Survey with 6,020 respondents from all age and socio-economic groups across seven regions saw only 27% of people opt to continue with the banking app
The survey and study carried out by the Bank of Thailand involved no less than 6,020 interviews with the public across all age groups and socio-economic backgrounds with accurate samples across seven regions of the country.
In particular, the study focused on the popular Pao Tang banking and payments app distributed by the Krungthai Bank which was used by the government to make payments and provide direct purchasing supports to the Thai public during the pandemic.
The survey found that only 35% of users would make use of a mobile banking payment app at all in the future as the scheme is wound down and only 27% would continue to use the Krungthai Bank Pao Tang app.
65% of people interviewed said that they would no longer use the banking application with a full 50% saying that they will only use cash for day to day purchases and transactions going forward.
92% of adults in the kingdom have smartphones and use them on average for 6 hours and 8 minutes a day
This is even though 92% of all adults in Thailand now regularly use smartphone devices with a 2020 survey showing the average time spent online per day is 6 hours and 8 minutes while a staggering 99.9% of active and high spending 15 to 24-year-olds have smartphones.
Thailand is the world’s No 1 for use of social media and mobile payments to power new economy moving online
The study concluded that Thai people prefer to use cash to make purchases at street food stalls, flea markets and grocery stores or what has been referred to as the ‘grassroots’ Thai economy that was hit so hard by the recent pandemic.
The study noted that virtually all those who took part in interviews saw it as a necessity to have cash in their pocket and saw it as more convenient than digital payments.

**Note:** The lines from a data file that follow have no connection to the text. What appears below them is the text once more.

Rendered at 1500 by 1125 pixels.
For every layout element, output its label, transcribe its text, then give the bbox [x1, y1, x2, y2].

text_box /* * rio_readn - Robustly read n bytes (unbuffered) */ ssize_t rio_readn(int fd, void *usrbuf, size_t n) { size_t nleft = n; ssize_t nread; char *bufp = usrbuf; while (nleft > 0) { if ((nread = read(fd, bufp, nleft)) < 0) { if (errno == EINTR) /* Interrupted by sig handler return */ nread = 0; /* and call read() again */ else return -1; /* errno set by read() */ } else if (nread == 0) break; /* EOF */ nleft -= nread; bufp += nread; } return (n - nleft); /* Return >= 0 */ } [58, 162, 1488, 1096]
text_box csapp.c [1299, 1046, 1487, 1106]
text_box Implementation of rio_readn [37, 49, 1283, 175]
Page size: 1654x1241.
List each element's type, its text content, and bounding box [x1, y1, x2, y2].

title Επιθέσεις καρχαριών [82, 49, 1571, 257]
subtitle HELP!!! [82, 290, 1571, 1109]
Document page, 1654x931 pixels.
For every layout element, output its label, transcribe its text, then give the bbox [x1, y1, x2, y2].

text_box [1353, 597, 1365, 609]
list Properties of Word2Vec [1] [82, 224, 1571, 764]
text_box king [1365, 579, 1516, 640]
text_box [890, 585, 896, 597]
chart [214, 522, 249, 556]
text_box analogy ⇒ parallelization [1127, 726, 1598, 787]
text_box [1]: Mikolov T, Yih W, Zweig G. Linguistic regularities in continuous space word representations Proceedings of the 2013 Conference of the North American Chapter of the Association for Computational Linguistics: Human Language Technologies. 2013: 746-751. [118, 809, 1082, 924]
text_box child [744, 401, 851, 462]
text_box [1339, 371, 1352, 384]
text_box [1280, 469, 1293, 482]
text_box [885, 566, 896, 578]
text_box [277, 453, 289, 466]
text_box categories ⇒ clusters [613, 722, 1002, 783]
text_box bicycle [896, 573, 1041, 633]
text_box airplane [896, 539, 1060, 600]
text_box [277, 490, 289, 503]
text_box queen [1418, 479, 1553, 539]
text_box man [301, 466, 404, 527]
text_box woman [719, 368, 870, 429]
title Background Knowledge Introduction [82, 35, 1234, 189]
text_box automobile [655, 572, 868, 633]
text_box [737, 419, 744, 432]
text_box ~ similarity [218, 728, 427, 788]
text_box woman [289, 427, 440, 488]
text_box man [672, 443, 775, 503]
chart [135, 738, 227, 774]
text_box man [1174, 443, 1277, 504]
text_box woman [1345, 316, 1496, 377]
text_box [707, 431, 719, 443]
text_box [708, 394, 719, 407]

Need for new digital payment methods to be more ubiquitous among ‘grassroots’ vendors or outlets
It concluded that to move the kingdom to a cashless society, it would be necessary to encourage smaller traders and enterprises to install payment systems and make them available to customers.
The problem is there is no inherent demand or economic advantage to this.
Significantly, a key finding also suggested that consumers are very much aware that there is an effective 5% to 10% saving to be had by using cash due to the ability to negotiate with sellers or the charges associated with a digital payment both to the seller and the buyer.
Cash, according to the study, was seen as more private, more widely accepted, more convenient and offering better value.
The study, one of the most significant ever to be undertaken on Thai spending and payment habits, presents itself as a hard dose of common sense to what, for decades, has been accepted as conventional wisdom and pours cold water on breathtaking claims that Thailand is moving rapidly to a digital society.
It also raises questions about the need for such a move.